Motoristas que planejam adesivar seus veículos com propaganda eleitoral ou utilizá-los em atividades de campanha nas eleições de 2026 precisam informar suas seguradoras com antecedência. Essa recomendação é feita pela Federação Nacional de Seguros Gerais (FenSeg) para evitar complicações em caso de sinistros.
Keila Farias, vice-presidente da Comissão de Seguro Auto da FenSeg, destaca que a adesivação e o uso de automóveis em campanhas podem ser vistos pelas seguradoras como um aumento de risco. Isso se deve à maior exposição a acidentes, vandalismo e à circulação em eventos públicos. A FenSeg esclarece que não atualizar o perfil de uso do veículo na apólice pode levar à recusa de indenização em casos de roubo, furto ou colisão.
As seguradoras afirmam que a utilização do carro para atividades de campanha, como transporte de material e deslocamento de equipes, altera as condições que foram avaliadas no momento da assinatura do contrato. Além disso, a entidade alerta que danos a adesivos, plotagens e envelopamentos normalmente não são cobertos pelos seguros tradicionais.
Os contratos de seguro também costumam excluir prejuízos resultantes de tumultos, motins e atos de vandalismo.
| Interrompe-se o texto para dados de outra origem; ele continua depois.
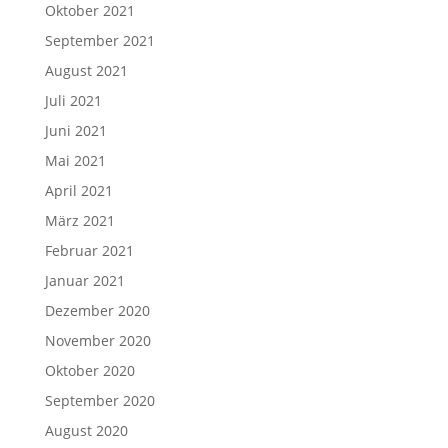
Oktober 2021
September 2021
August 2021
Juli 2021
Juni 2021
Mai 2021
April 2021
März 2021
Februar 2021
Januar 2021
Dezember 2020
November 2020
Oktober 2020
September 2020
August 2020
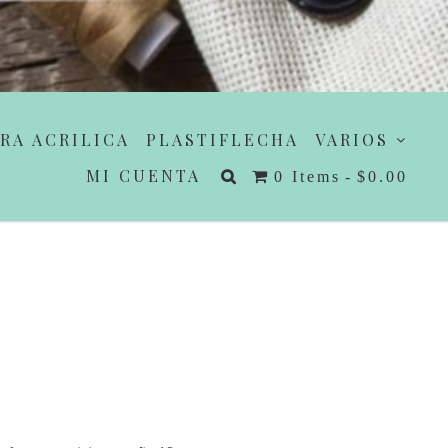
RA ACRILICA
PLASTIFLECHA
VARIOS
MI CUENTA
0 Items
$0.00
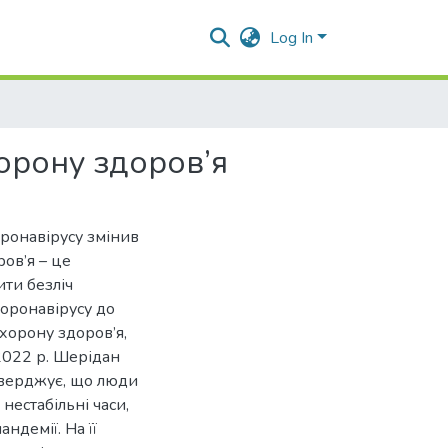
Log In
хорону здоров’я
оронавірусу змінив
ров’я – це
ти безліч
коронавірусу до
охорону здоров’я,
 2022 р. Шерідан
стверджує, що люди
нестабільні часи,
андемії. На її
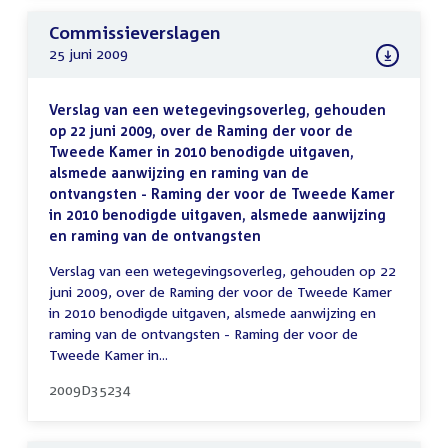
Commissieverslagen
25 juni 2009
Verslag van een wetegevingsoverleg, gehouden
op 22 juni 2009, over de Raming der voor de
Tweede Kamer in 2010 benodigde uitgaven,
alsmede aanwijzing en raming van de
ontvangsten - Raming der voor de Tweede Kamer
in 2010 benodigde uitgaven, alsmede aanwijzing
en raming van de ontvangsten
Verslag van een wetegevingsoverleg, gehouden op 22
juni 2009, over de Raming der voor de Tweede Kamer
in 2010 benodigde uitgaven, alsmede aanwijzing en
raming van de ontvangsten - Raming der voor de
Tweede Kamer in...
2009D35234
Para evitar a perda da cobertura, a FenSeg recomenda que os motoristas informem a seguradora antes de adesivar o veículo e comuniquem qualquer mudança na utilização do carro durante a campanha.
Outras precauções incluem consultar o corretor de seguros antes de oferecer serviços a candidatos ou partidos, solicitar um endosso para formalizar alterações na apólice quando necessário e verificar se o envelopamento exige atualização do registro do veículo junto ao Detran. Por fim, é essencial conferir quais danos e situações estão excluídos da cobertura contratada.